━━━━━ The records
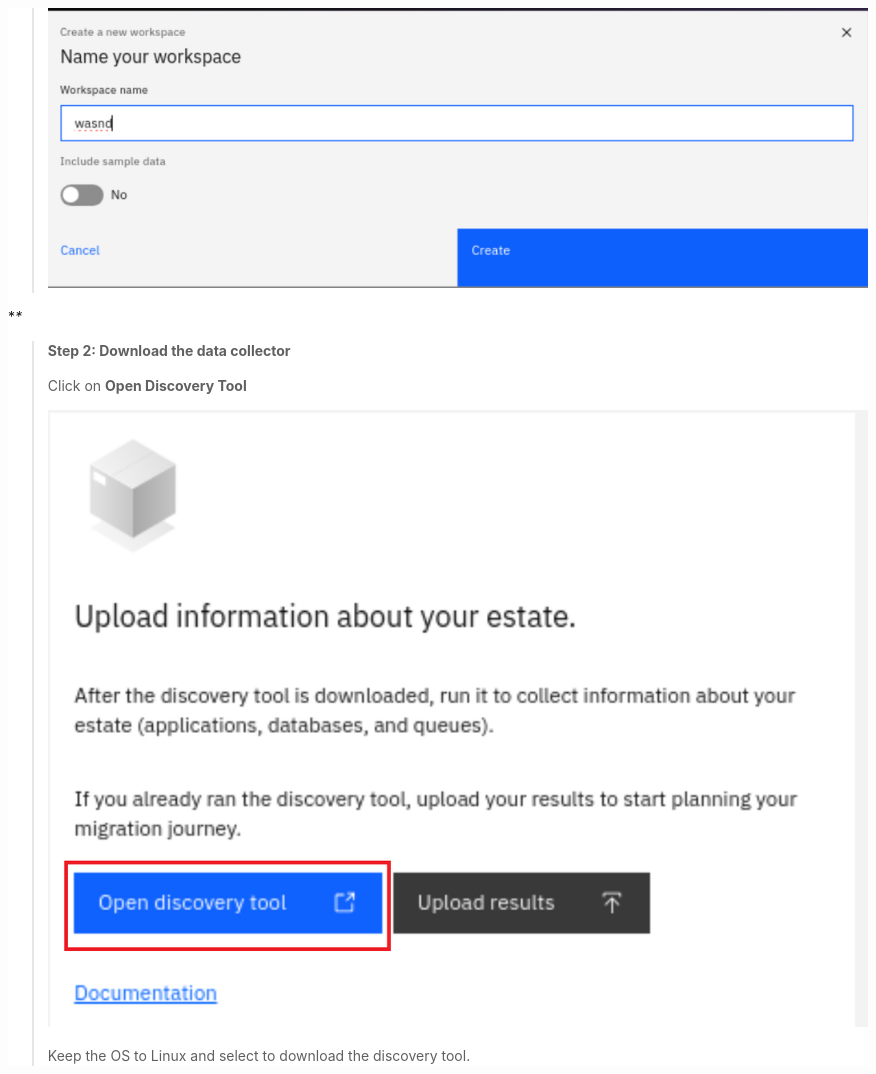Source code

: > ![](./media/media/image51.png)

**\**

> **Step 2: Download the data collector**
>
> Click on **Open Discovery Tool**
>
> ![](./media/media/image52.png)
>
> Keep the OS to Linux and select to download the discovery tool.
>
━━━━━━━━━━
• **To do**: Repeat each entry exactly. Pictures do not belong in the copy.

• **Task solution**:
Source code

: > ![](./media/media/image51.png)

**\**

> **Step 2: Download the data collector**
>
> Click on **Open Discovery Tool**
>
> ![](./media/media/image52.png)
>
> Keep the OS to Linux and select to download the discovery tool.
>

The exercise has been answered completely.